*Task statement*:
The full data must be written out exactly, with every line included.

(Dataset entries)
····················
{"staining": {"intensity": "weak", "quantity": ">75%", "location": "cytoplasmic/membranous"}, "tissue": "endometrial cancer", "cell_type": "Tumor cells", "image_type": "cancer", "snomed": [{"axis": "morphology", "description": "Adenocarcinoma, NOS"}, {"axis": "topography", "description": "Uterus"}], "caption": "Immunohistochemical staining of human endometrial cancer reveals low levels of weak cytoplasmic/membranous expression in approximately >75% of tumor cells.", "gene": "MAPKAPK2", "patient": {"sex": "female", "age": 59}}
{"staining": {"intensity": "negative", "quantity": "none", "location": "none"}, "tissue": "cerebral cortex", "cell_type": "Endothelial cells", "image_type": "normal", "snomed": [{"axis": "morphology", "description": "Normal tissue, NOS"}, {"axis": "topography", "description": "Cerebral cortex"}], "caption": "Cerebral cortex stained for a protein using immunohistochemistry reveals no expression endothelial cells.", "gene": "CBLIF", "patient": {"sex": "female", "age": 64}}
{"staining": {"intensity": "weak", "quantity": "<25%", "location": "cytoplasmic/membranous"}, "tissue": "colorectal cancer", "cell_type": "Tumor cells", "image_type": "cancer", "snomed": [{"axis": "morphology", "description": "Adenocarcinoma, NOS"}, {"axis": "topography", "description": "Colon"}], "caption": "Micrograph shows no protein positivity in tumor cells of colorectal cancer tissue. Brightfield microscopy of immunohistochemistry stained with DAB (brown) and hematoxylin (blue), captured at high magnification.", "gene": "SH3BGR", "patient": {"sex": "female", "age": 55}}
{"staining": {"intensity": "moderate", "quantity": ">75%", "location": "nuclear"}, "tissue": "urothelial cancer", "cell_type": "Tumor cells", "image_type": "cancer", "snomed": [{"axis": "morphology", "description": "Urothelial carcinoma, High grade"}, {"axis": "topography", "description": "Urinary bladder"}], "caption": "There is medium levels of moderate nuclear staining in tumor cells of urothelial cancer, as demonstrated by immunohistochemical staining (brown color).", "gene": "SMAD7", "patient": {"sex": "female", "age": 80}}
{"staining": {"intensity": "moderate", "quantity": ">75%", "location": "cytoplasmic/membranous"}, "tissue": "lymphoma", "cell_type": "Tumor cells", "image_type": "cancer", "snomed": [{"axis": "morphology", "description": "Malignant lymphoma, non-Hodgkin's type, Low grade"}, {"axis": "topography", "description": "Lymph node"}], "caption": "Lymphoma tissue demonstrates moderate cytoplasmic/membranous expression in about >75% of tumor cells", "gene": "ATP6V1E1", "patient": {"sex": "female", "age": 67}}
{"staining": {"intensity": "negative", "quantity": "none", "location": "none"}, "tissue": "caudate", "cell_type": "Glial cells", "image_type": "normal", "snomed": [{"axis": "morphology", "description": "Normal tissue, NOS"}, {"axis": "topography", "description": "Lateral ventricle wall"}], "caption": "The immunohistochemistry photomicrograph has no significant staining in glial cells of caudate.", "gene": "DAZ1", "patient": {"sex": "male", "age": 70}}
····················
*Exercise solution*:
{"staining": {"intensity": "weak", "quantity": ">75%", "location": "cytoplasmic/membranous"}, "tissue": "endometrial cancer", "cell_type": "Tumor cells", "image_type": "cancer", "snomed": [{"axis": "morphology", "description": "Adenocarcinoma, NOS"}, {"axis": "topography", "description": "Uterus"}], "caption": "Immunohistochemical staining of human endometrial cancer reveals low levels of weak cytoplasmic/membranous expression in approximately >75% of tumor cells.", "gene": "MAPKAPK2", "patient": {"sex": "female", "age": 59}}
{"staining": {"intensity": "negative", "quantity": "none", "location": "none"}, "tissue": "cerebral cortex", "cell_type": "Endothelial cells", "image_type": "normal", "snomed": [{"axis": "morphology", "description": "Normal tissue, NOS"}, {"axis": "topography", "description": "Cerebral cortex"}], "caption": "Cerebral cortex stained for a protein using immunohistochemistry reveals no expression endothelial cells.", "gene": "CBLIF", "patient": {"sex": "female", "age": 64}}
{"staining": {"intensity": "weak", "quantity": "<25%", "location": "cytoplasmic/membranous"}, "tissue": "colorectal cancer", "cell_type": "Tumor cells", "image_type": "cancer", "snomed": [{"axis": "morphology", "description": "Adenocarcinoma, NOS"}, {"axis": "topography", "description": "Colon"}], "caption": "Micrograph shows no protein positivity in tumor cells of colorectal cancer tissue. Brightfield microscopy of immunohistochemistry stained with DAB (brown) and hematoxylin (blue), captured at high magnification.", "gene": "SH3BGR", "patient": {"sex": "female", "age": 55}}
{"staining": {"intensity": "moderate", "quantity": ">75%", "location": "nuclear"}, "tissue": "urothelial cancer", "cell_type": "Tumor cells", "image_type": "cancer", "snomed": [{"axis": "morphology", "description": "Urothelial carcinoma, High grade"}, {"axis": "topography", "description": "Urinary bladder"}], "caption": "There is medium levels of moderate nuclear staining in tumor cells of urothelial cancer, as demonstrated by immunohistochemical staining (brown color).", "gene": "SMAD7", "patient": {"sex": "female", "age": 80}}
{"staining": {"intensity": "moderate", "quantity": ">75%", "location": "cytoplasmic/membranous"}, "tissue": "lymphoma", "cell_type": "Tumor cells", "image_type": "cancer", "snomed": [{"axis": "morphology", "description": "Malignant lymphoma, non-Hodgkin's type, Low grade"}, {"axis": "topography", "description": "Lymph node"}], "caption": "Lymphoma tissue demonstrates moderate cytoplasmic/membranous expression in about >75% of tumor cells", "gene": "ATP6V1E1", "patient": {"sex": "female", "age": 67}}
{"staining": {"intensity": "negative", "quantity": "none", "location": "none"}, "tissue": "caudate", "cell_type": "Glial cells", "image_type": "normal", "snomed": [{"axis": "morphology", "description": "Normal tissue, NOS"}, {"axis": "topography", "description": "Lateral ventricle wall"}], "caption": "The immunohistochemistry photomicrograph has no significant staining in glial cells of caudate.", "gene": "DAZ1", "patient": {"sex": "male", "age": 70}}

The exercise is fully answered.